Light at the end of the tunnel

Through some innovative deal structuring, Thames Tideway may be the project that paves the way for large-scale institutional investment in the greenfield space.

In announcing that the Thames Tideway Tunnel (TTT) project had been awarded a licence by water regulator Ofwat earlier this week, fund manager INPP – a member of the financing consortium – memorably called the tunnel the new “sewer of last resort”. The need for the tunnel to be built could not be more neatly encapsulated than in that description – given that the River Thames was the previous recipient of surplus sewerage discharges.

The big challenge for this vital project was that in order to attract the magnitude of capital that it required (some £4.2 billion; €5.8 billion; $6.6 billion), an eternal mystery would have to be solved: namely, how to match long-term institutional capital with a greenfield project including construction risk. Up to now, the preferred choice of such investors has been coloured brown rather than green, with risk of any kind a major sensitivity.

It was long rumoured that the TTT project had discovered some kind of secret sauce but details were scant as long as the procurement process was ongoing. The presence of institutional investors in the bidding process – including Allianz, the Pensions Infrastructure Platform and Swiss Life – seemed to provide a strong hint that whatever innovative structuring had taken place must have been sufficient to achieve its goals.

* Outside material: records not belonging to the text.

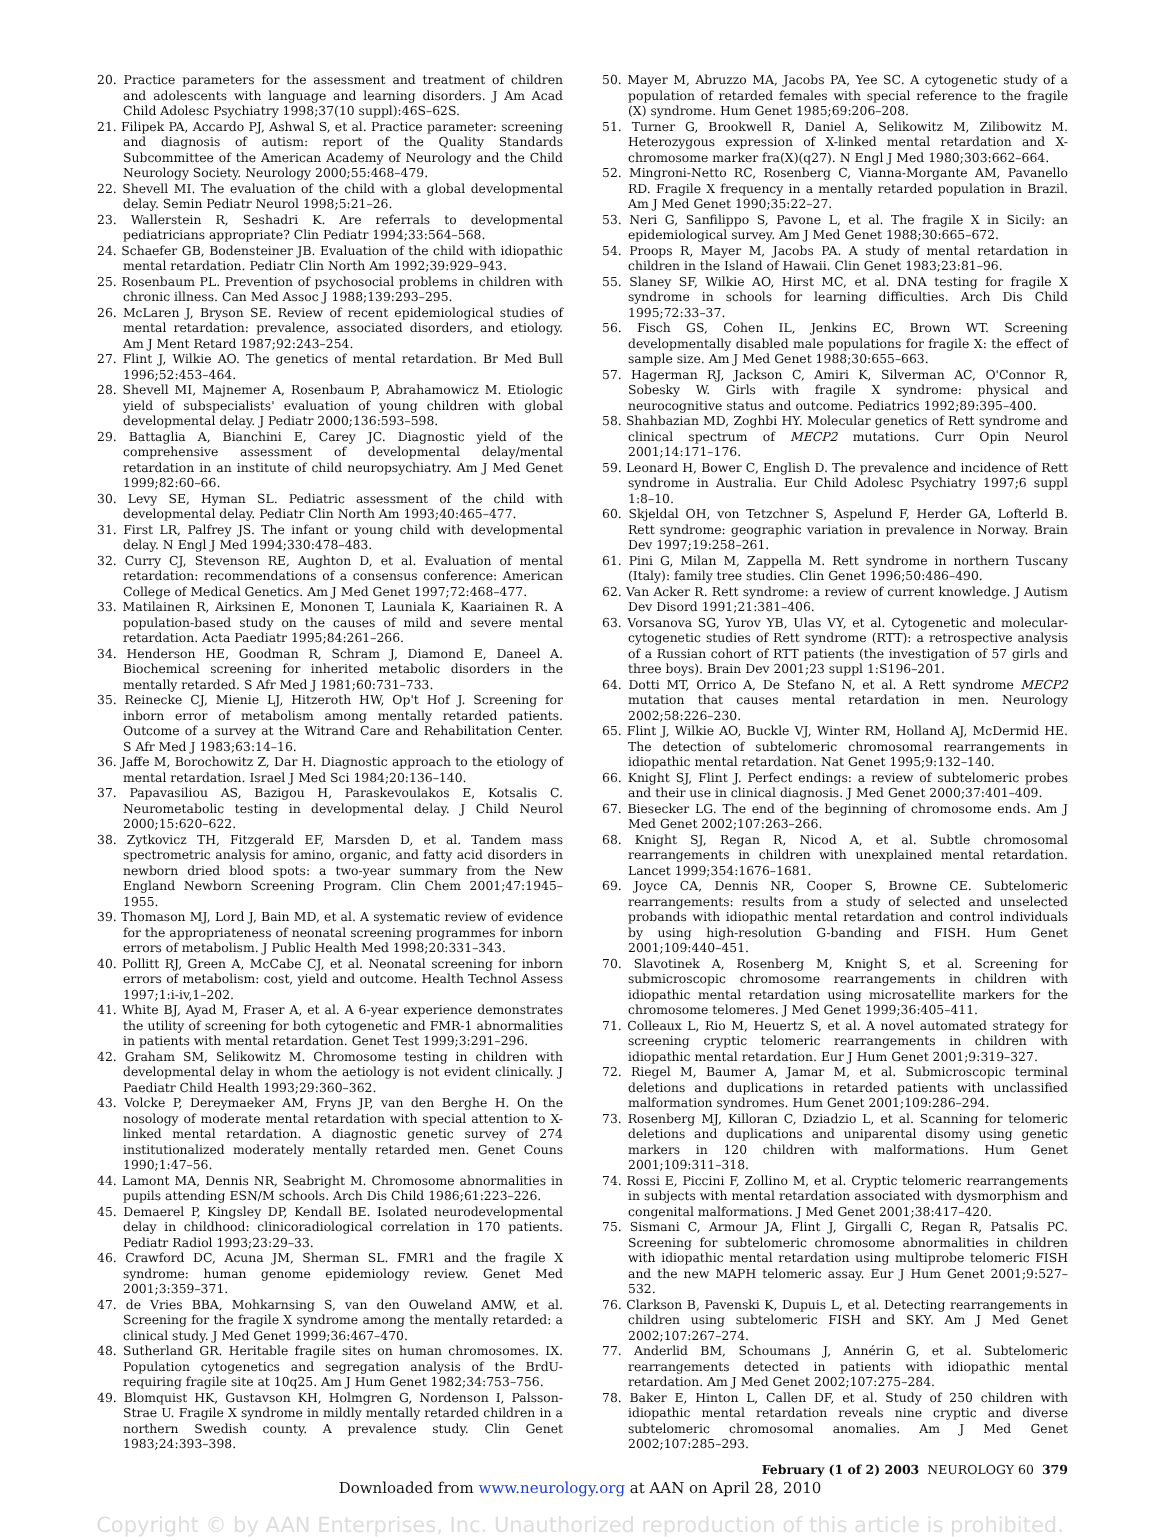20. Practice parameters for the assessment and treatment of children and adolescents with language and learning disorders. J Am Acad Child Adolesc Psychiatry 1998;37(10 suppl):46S–62S.
21. Filipek PA, Accardo PJ, Ashwal S, et al. Practice parameter: screening and diagnosis of autism: report of the Quality Standards Subcommittee of the American Academy of Neurology and the Child Neurology Society. Neurology 2000;55:468–479.
22. Shevell MI. The evaluation of the child with a global developmental delay. Semin Pediatr Neurol 1998;5:21–26.
23. Wallerstein R, Seshadri K. Are referrals to developmental pediatricians appropriate? Clin Pediatr 1994;33:564–568.
24. Schaefer GB, Bodensteiner JB. Evaluation of the child with idiopathic mental retardation. Pediatr Clin North Am 1992;39:929–943.
25. Rosenbaum PL. Prevention of psychosocial problems in children with chronic illness. Can Med Assoc J 1988;139:293–295.
26. McLaren J, Bryson SE. Review of recent epidemiological studies of mental retardation: prevalence, associated disorders, and etiology. Am J Ment Retard 1987;92:243–254.
27. Flint J, Wilkie AO. The genetics of mental retardation. Br Med Bull 1996;52:453–464.
28. Shevell MI, Majnemer A, Rosenbaum P, Abrahamowicz M. Etiologic yield of subspecialists' evaluation of young children with global developmental delay. J Pediatr 2000;136:593–598.
29. Battaglia A, Bianchini E, Carey JC. Diagnostic yield of the comprehensive assessment of developmental delay/mental retardation in an institute of child neuropsychiatry. Am J Med Genet 1999;82:60–66.
30. Levy SE, Hyman SL. Pediatric assessment of the child with developmental delay. Pediatr Clin North Am 1993;40:465–477.
31. First LR, Palfrey JS. The infant or young child with developmental delay. N Engl J Med 1994;330:478–483.
32. Curry CJ, Stevenson RE, Aughton D, et al. Evaluation of mental retardation: recommendations of a consensus conference: American College of Medical Genetics. Am J Med Genet 1997;72:468–477.
33. Matilainen R, Airksinen E, Mononen T, Launiala K, Kaariainen R. A population-based study on the causes of mild and severe mental retardation. Acta Paediatr 1995;84:261–266.
34. Henderson HE, Goodman R, Schram J, Diamond E, Daneel A. Biochemical screening for inherited metabolic disorders in the mentally retarded. S Afr Med J 1981;60:731–733.
35. Reinecke CJ, Mienie LJ, Hitzeroth HW, Op't Hof J. Screening for inborn error of metabolism among mentally retarded patients. Outcome of a survey at the Witrand Care and Rehabilitation Center. S Afr Med J 1983;63:14–16.
36. Jaffe M, Borochowitz Z, Dar H. Diagnostic approach to the etiology of mental retardation. Israel J Med Sci 1984;20:136–140.
37. Papavasiliou AS, Bazigou H, Paraskevoulakos E, Kotsalis C. Neurometabolic testing in developmental delay. J Child Neurol 2000;15:620–622.
38. Zytkovicz TH, Fitzgerald EF, Marsden D, et al. Tandem mass spectrometric analysis for amino, organic, and fatty acid disorders in newborn dried blood spots: a two-year summary from the New England Newborn Screening Program. Clin Chem 2001;47:1945–1955.
39. Thomason MJ, Lord J, Bain MD, et al. A systematic review of evidence for the appropriateness of neonatal screening programmes for inborn errors of metabolism. J Public Health Med 1998;20:331–343.
40. Pollitt RJ, Green A, McCabe CJ, et al. Neonatal screening for inborn errors of metabolism: cost, yield and outcome. Health Technol Assess 1997;1:i-iv,1–202.
41. White BJ, Ayad M, Fraser A, et al. A 6-year experience demonstrates the utility of screening for both cytogenetic and FMR-1 abnormalities in patients with mental retardation. Genet Test 1999;3:291–296.
42. Graham SM, Selikowitz M. Chromosome testing in children with developmental delay in whom the aetiology is not evident clinically. J Paediatr Child Health 1993;29:360–362.
43. Volcke P, Dereymaeker AM, Fryns JP, van den Berghe H. On the nosology of moderate mental retardation with special attention to X-linked mental retardation. A diagnostic genetic survey of 274 institutionalized moderately mentally retarded men. Genet Couns 1990;1:47–56.
44. Lamont MA, Dennis NR, Seabright M. Chromosome abnormalities in pupils attending ESN/M schools. Arch Dis Child 1986;61:223–226.
45. Demaerel P, Kingsley DP, Kendall BE. Isolated neurodevelopmental delay in childhood: clinicoradiological correlation in 170 patients. Pediatr Radiol 1993;23:29–33.
46. Crawford DC, Acuna JM, Sherman SL. FMR1 and the fragile X syndrome: human genome epidemiology review. Genet Med 2001;3:359–371.
47. de Vries BBA, Mohkarnsing S, van den Ouweland AMW, et al. Screening for the fragile X syndrome among the mentally retarded: a clinical study. J Med Genet 1999;36:467–470.
48. Sutherland GR. Heritable fragile sites on human chromosomes. IX. Population cytogenetics and segregation analysis of the BrdU-requiring fragile site at 10q25. Am J Hum Genet 1982;34:753–756.
49. Blomquist HK, Gustavson KH, Holmgren G, Nordenson I, Palsson-Strae U. Fragile X syndrome in mildly mentally retarded children in a northern Swedish county. A prevalence study. Clin Genet 1983;24:393–398.
50. Mayer M, Abruzzo MA, Jacobs PA, Yee SC. A cytogenetic study of a population of retarded females with special reference to the fragile (X) syndrome. Hum Genet 1985;69:206–208.
51. Turner G, Brookwell R, Daniel A, Selikowitz M, Zilibowitz M. Heterozygous expression of X-linked mental retardation and X-chromosome marker fra(X)(q27). N Engl J Med 1980;303:662–664.
52. Mingroni-Netto RC, Rosenberg C, Vianna-Morgante AM, Pavanello RD. Fragile X frequency in a mentally retarded population in Brazil. Am J Med Genet 1990;35:22–27.
53. Neri G, Sanfilippo S, Pavone L, et al. The fragile X in Sicily: an epidemiological survey. Am J Med Genet 1988;30:665–672.
54. Proops R, Mayer M, Jacobs PA. A study of mental retardation in children in the Island of Hawaii. Clin Genet 1983;23:81–96.
55. Slaney SF, Wilkie AO, Hirst MC, et al. DNA testing for fragile X syndrome in schools for learning difficulties. Arch Dis Child 1995;72:33–37.
56. Fisch GS, Cohen IL, Jenkins EC, Brown WT. Screening developmentally disabled male populations for fragile X: the effect of sample size. Am J Med Genet 1988;30:655–663.
57. Hagerman RJ, Jackson C, Amiri K, Silverman AC, O'Connor R, Sobesky W. Girls with fragile X syndrome: physical and neurocognitive status and outcome. Pediatrics 1992;89:395–400.
58. Shahbazian MD, Zoghbi HY. Molecular genetics of Rett syndrome and clinical spectrum of MECP2 mutations. Curr Opin Neurol 2001;14:171–176.
59. Leonard H, Bower C, English D. The prevalence and incidence of Rett syndrome in Australia. Eur Child Adolesc Psychiatry 1997;6 suppl 1:8–10.
60. Skjeldal OH, von Tetzchner S, Aspelund F, Herder GA, Lofterld B. Rett syndrome: geographic variation in prevalence in Norway. Brain Dev 1997;19:258–261.
61. Pini G, Milan M, Zappella M. Rett syndrome in northern Tuscany (Italy): family tree studies. Clin Genet 1996;50:486–490.
62. Van Acker R. Rett syndrome: a review of current knowledge. J Autism Dev Disord 1991;21:381–406.
63. Vorsanova SG, Yurov YB, Ulas VY, et al. Cytogenetic and molecular-cytogenetic studies of Rett syndrome (RTT): a retrospective analysis of a Russian cohort of RTT patients (the investigation of 57 girls and three boys). Brain Dev 2001;23 suppl 1:S196–201.
64. Dotti MT, Orrico A, De Stefano N, et al. A Rett syndrome MECP2 mutation that causes mental retardation in men. Neurology 2002;58:226–230.
65. Flint J, Wilkie AO, Buckle VJ, Winter RM, Holland AJ, McDermid HE. The detection of subtelomeric chromosomal rearrangements in idiopathic mental retardation. Nat Genet 1995;9:132–140.
66. Knight SJ, Flint J. Perfect endings: a review of subtelomeric probes and their use in clinical diagnosis. J Med Genet 2000;37:401–409.
67. Biesecker LG. The end of the beginning of chromosome ends. Am J Med Genet 2002;107:263–266.
68. Knight SJ, Regan R, Nicod A, et al. Subtle chromosomal rearrangements in children with unexplained mental retardation. Lancet 1999;354:1676–1681.
69. Joyce CA, Dennis NR, Cooper S, Browne CE. Subtelomeric rearrangements: results from a study of selected and unselected probands with idiopathic mental retardation and control individuals by using high-resolution G-banding and FISH. Hum Genet 2001;109:440–451.
70. Slavotinek A, Rosenberg M, Knight S, et al. Screening for submicroscopic chromosome rearrangements in children with idiopathic mental retardation using microsatellite markers for the chromosome telomeres. J Med Genet 1999;36:405–411.
71. Colleaux L, Rio M, Heuertz S, et al. A novel automated strategy for screening cryptic telomeric rearrangements in children with idiopathic mental retardation. Eur J Hum Genet 2001;9:319–327.
72. Riegel M, Baumer A, Jamar M, et al. Submicroscopic terminal deletions and duplications in retarded patients with unclassified malformation syndromes. Hum Genet 2001;109:286–294.
73. Rosenberg MJ, Killoran C, Dziadzio L, et al. Scanning for telomeric deletions and duplications and uniparental disomy using genetic markers in 120 children with malformations. Hum Genet 2001;109:311–318.
74. Rossi E, Piccini F, Zollino M, et al. Cryptic telomeric rearrangements in subjects with mental retardation associated with dysmorphism and congenital malformations. J Med Genet 2001;38:417–420.
75. Sismani C, Armour JA, Flint J, Girgalli C, Regan R, Patsalis PC. Screening for subtelomeric chromosome abnormalities in children with idiopathic mental retardation using multiprobe telomeric FISH and the new MAPH telomeric assay. Eur J Hum Genet 2001;9:527–532.
76. Clarkson B, Pavenski K, Dupuis L, et al. Detecting rearrangements in children using subtelomeric FISH and SKY. Am J Med Genet 2002;107:267–274.
77. Anderlid BM, Schoumans J, Annérin G, et al. Subtelomeric rearrangements detected in patients with idiopathic mental retardation. Am J Med Genet 2002;107:275–284.
78. Baker E, Hinton L, Callen DF, et al. Study of 250 children with idiopathic mental retardation reveals nine cryptic and diverse subtelomeric chromosomal anomalies. Am J Med Genet 2002;107:285–293.
February (1 of 2) 2003 NEUROLOGY 60 379
Downloaded from www.neurology.org at AAN on April 28, 2010
Copyright © by AAN Enterprises, Inc. Unauthorized reproduction of this article is prohibited.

Since the licence award, Infrastructure Investor has been taking soundings from those involved in the project – and some of the key features are now emerging. For example, investors are able to access revenues from day one rather than having to wait until after construction.

In addition there is a “market disruption facility”, which allows investors to continue to access ongoing capital expenditure requirements when the capital markets are closed thanks to a facility provided by government which can be drawn down and then subsequently refinanced when the capital markets re-open.

There is also a financing cost adjustment mechanism, which adjusts revenues in line with changes in the market cost of debt. This allows protection against changes in the interest rate environment, and subsequent impact on financing costs. The mechanism is borrowed from the RIIO regulatory regime as applied to the electricity industry, and effectively provides the safety net that investors in regulated assets have become accustomed to through periodic settlements.

In the vital area of risk, it appears that the architects of the deal have done their utmost to provide investor comfort. The risk that the project will not complete (‘stranded asset’ risk) has been covered by the government agreeing to ‘discontinuation compensation’.

In a similar vein, ‘catastrophic risk’ – for example, that tunnelling under some of London’s prime real estate might do extensive damage that can’t be completely covered by insurance – has also been dealt with by government agreeing to supplemental compensation.

Meanwhile, regulatory risk has been significantly mitigated with the possibility of future changes to the regulatory settlement having been headed off by the inclusion of all the structuring features mentioned above (and more besides) being included in the licence. This gives investors certainty as it means the regulator is not allowed to indulge in the kind of retroactive adjustments to agreements that have been seen elsewhere.

So does all this add up to the much sought-after match-up between long-term sources of capital and large greenfield infrastructure projects? One of the architects of the TTT transaction, Charlotte Morgan of law firm Linklaters, certainly thinks so. She told us:

“Using a regulatory funding structure with targeted adaptations is highly replicable for infrastructure projects. There has been a significant problem with accessibility to regulated assets (which have attractive investment returns) leading to some very hot auction processes.

“What we demonstrated with Thames Tideway is that, with appropriate structuring, infrastructure projects could become a new asset class attracting sources of capital which traditionally would not have entertained greenfield development.”

There is indeed light at the end of the tunnel.